START Provided records

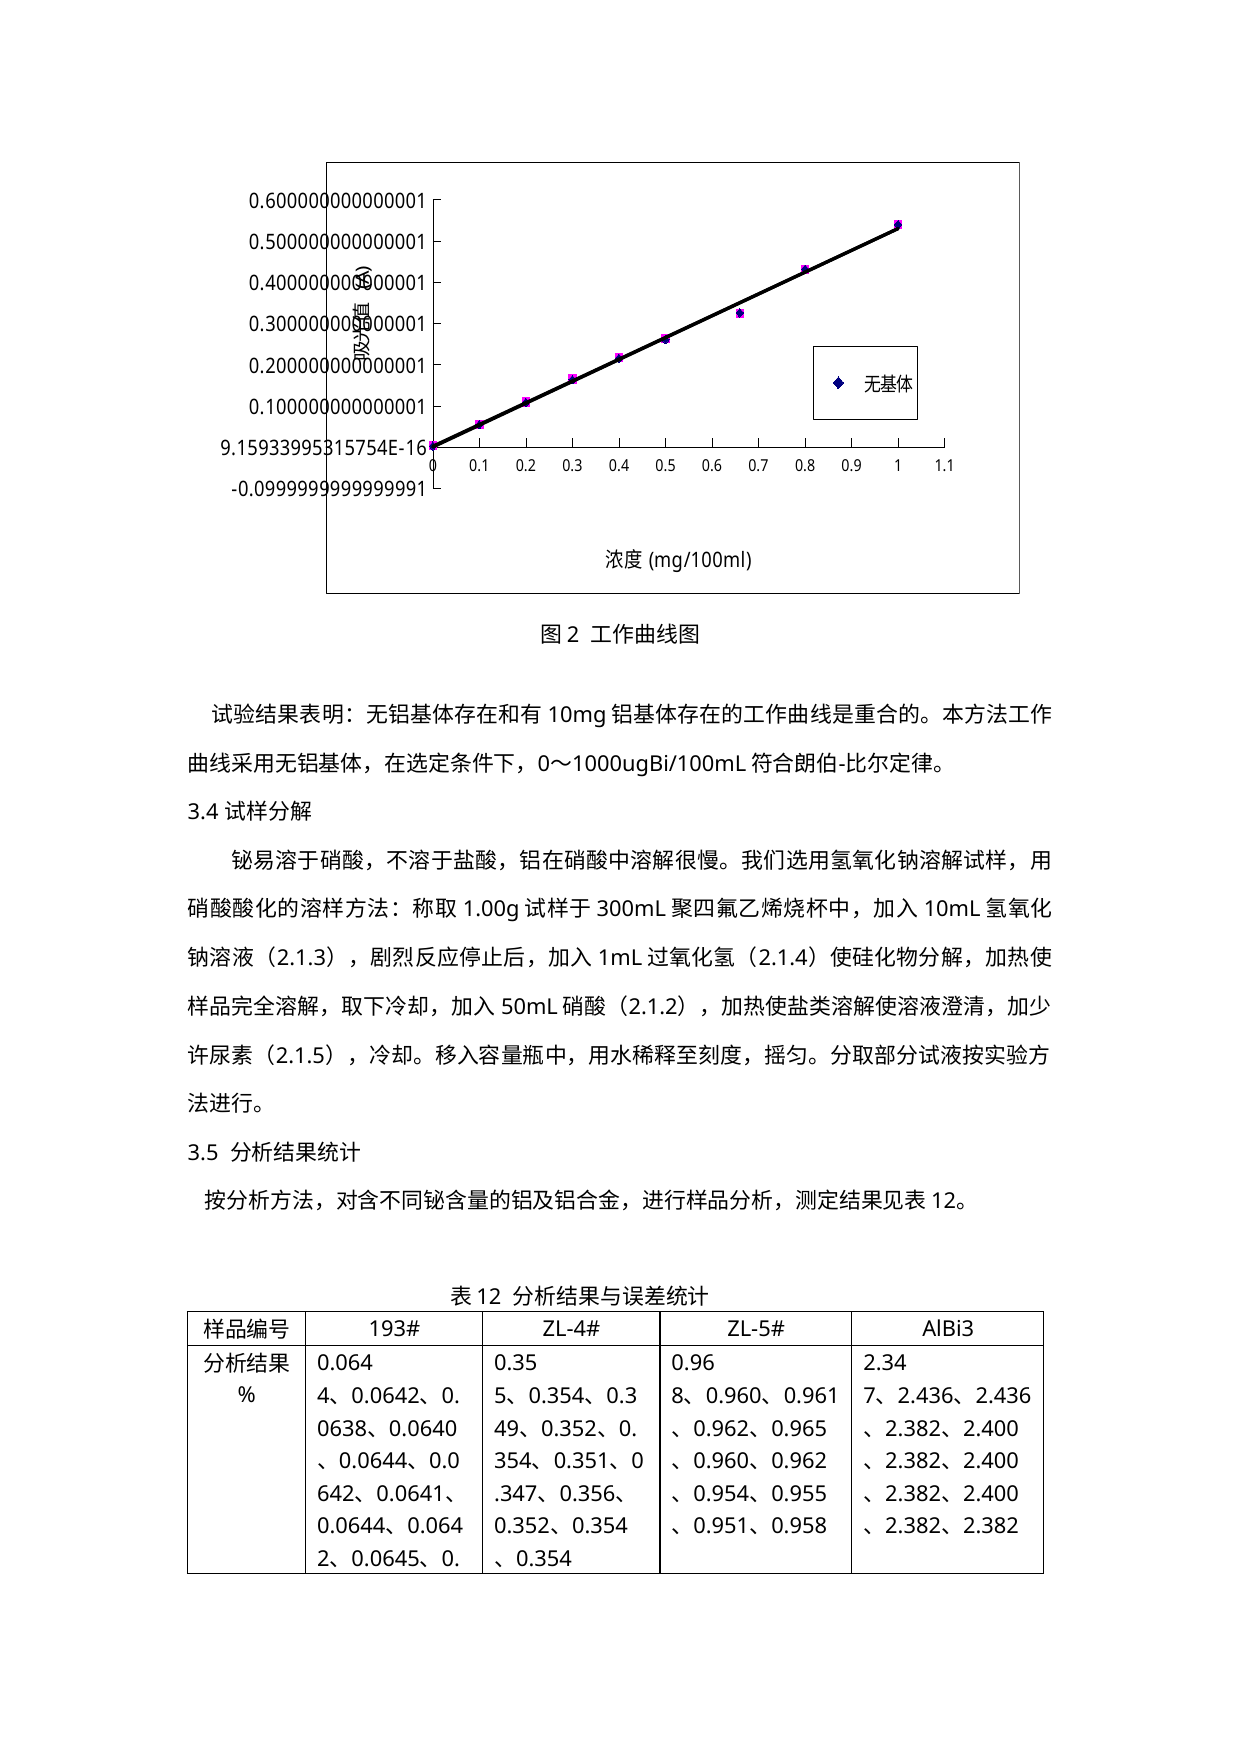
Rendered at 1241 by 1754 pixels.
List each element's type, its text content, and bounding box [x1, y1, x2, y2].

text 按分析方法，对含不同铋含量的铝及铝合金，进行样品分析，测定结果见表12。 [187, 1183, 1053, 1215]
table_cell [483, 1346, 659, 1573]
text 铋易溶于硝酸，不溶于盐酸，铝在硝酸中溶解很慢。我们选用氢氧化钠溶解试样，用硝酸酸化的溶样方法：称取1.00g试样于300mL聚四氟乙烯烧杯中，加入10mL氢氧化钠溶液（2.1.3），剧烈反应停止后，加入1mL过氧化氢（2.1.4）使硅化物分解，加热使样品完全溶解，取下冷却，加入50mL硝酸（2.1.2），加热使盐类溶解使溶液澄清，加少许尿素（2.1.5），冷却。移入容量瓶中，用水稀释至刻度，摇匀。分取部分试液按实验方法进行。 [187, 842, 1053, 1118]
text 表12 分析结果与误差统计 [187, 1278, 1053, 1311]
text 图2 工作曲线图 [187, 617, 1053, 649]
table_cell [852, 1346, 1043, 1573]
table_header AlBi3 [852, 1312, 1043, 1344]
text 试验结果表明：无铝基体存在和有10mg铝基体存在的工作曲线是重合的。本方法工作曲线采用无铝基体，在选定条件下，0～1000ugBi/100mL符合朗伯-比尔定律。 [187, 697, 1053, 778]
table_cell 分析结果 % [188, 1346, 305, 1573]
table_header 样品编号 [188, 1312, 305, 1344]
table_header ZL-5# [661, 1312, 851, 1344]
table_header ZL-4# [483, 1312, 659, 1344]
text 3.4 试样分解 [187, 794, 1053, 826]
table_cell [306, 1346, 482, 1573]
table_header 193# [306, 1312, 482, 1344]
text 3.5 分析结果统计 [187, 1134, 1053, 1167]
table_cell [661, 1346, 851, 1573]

END Provided records
START Provided records

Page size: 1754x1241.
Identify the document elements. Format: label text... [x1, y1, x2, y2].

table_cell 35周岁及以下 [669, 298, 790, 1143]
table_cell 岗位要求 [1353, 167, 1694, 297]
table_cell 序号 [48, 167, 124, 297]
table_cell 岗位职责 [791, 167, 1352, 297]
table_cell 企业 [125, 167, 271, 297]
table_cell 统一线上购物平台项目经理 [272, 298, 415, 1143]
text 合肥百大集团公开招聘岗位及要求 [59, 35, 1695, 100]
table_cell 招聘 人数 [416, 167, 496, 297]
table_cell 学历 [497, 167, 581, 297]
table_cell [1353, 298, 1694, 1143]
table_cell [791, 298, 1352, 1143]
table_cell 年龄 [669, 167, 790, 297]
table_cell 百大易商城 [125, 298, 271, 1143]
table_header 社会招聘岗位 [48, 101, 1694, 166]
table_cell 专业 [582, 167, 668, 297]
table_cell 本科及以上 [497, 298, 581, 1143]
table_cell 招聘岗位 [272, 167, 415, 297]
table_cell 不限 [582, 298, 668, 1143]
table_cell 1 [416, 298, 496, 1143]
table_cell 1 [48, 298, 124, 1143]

END Provided records
START Provided records

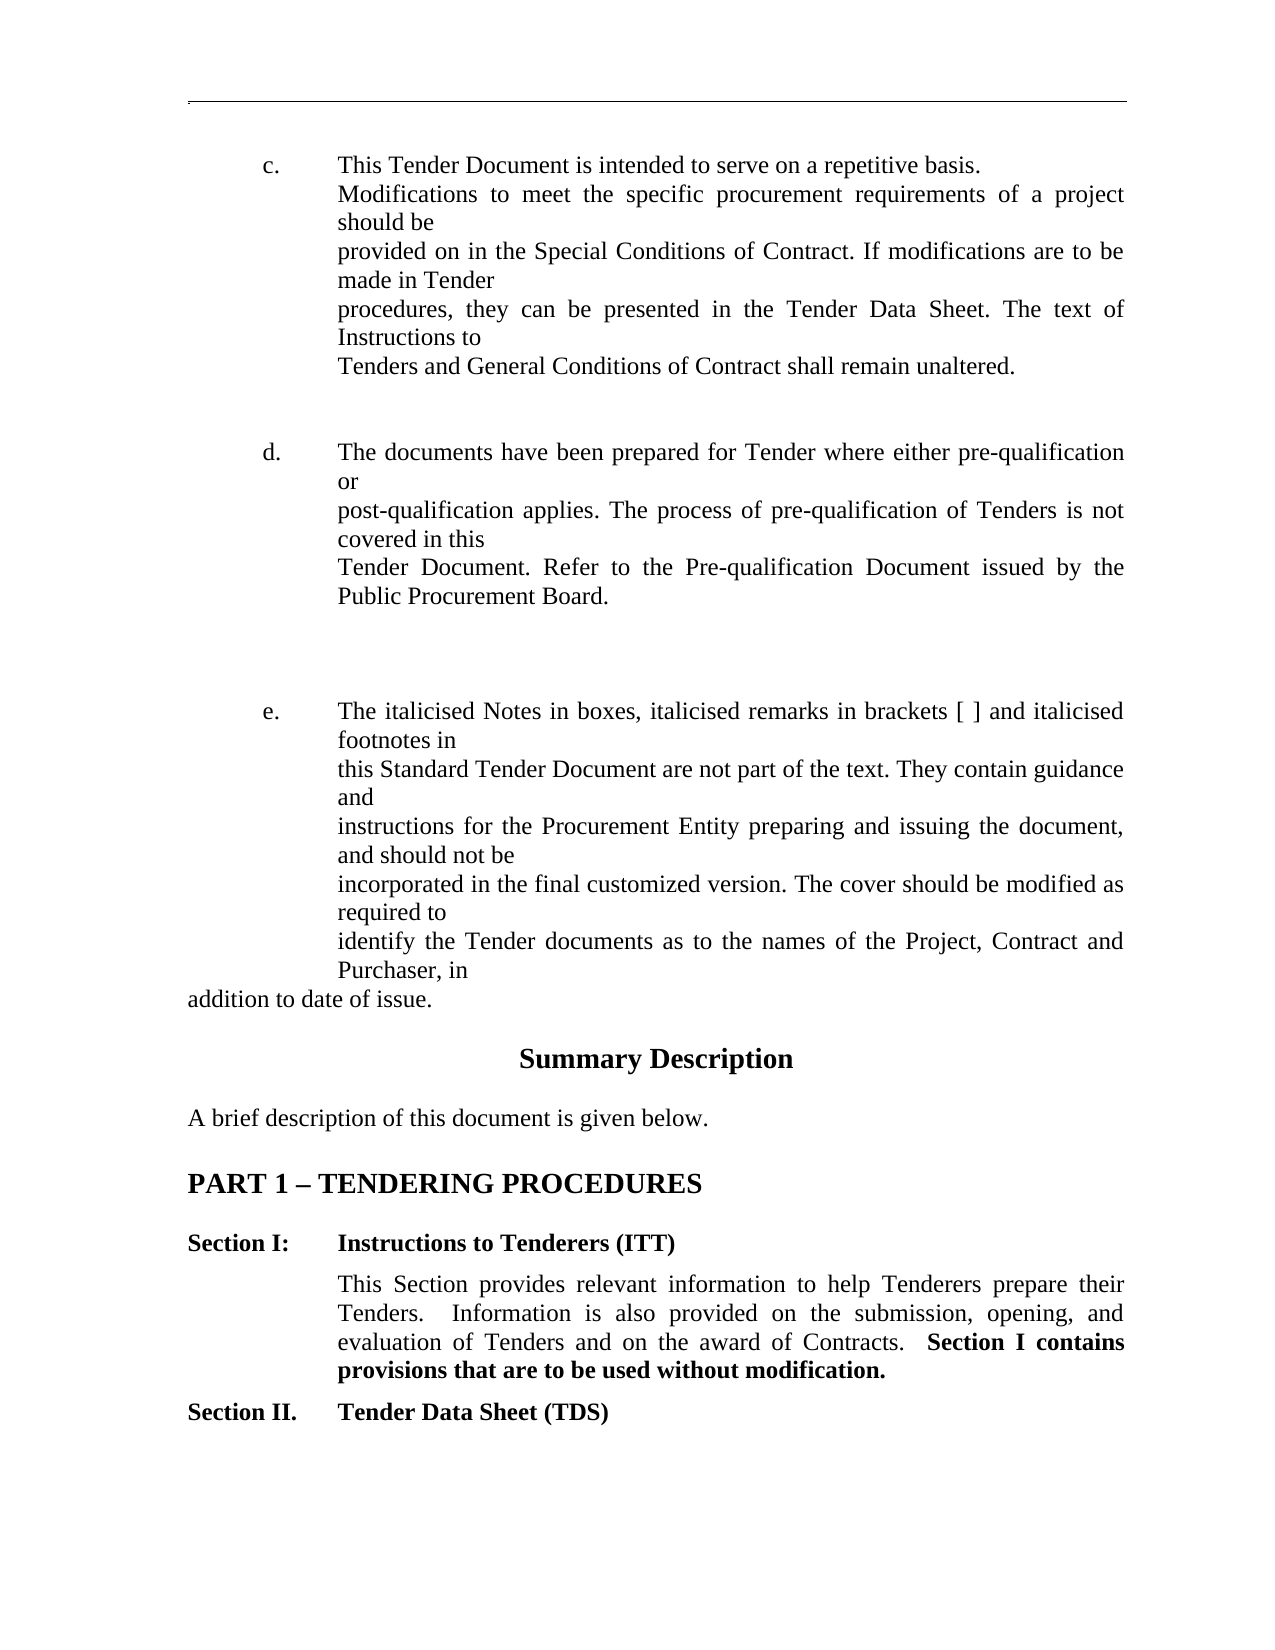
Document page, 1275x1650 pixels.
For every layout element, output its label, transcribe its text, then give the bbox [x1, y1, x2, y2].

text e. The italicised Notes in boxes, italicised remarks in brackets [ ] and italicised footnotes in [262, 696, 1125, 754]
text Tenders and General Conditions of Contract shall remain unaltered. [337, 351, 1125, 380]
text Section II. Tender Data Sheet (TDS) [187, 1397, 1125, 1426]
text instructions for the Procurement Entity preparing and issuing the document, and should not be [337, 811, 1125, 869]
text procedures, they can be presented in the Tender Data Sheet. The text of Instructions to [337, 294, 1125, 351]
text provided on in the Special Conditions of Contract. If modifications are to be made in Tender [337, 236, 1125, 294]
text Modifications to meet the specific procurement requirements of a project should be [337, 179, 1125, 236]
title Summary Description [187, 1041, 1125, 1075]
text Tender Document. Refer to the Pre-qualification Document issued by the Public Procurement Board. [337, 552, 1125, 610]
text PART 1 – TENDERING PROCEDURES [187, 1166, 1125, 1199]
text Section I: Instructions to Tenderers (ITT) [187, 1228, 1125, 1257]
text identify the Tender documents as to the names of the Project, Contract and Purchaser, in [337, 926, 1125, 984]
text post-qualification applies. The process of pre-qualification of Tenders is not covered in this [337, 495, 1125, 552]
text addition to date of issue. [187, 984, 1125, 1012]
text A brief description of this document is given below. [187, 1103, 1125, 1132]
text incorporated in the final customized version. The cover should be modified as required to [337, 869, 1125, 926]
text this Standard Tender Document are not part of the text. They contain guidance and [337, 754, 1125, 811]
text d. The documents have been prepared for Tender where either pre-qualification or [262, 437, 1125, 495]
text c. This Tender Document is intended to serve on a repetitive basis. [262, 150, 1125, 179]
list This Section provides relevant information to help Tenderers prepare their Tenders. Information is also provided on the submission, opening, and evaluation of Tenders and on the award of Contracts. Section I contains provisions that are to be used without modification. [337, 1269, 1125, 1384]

END Provided records

Each line of the entries above that includes the string "pixels" should be copied out.

**Reply to the exercise**
Rendered at 1241 by 1754 pixels.
Document page, 1275x1650 pixels.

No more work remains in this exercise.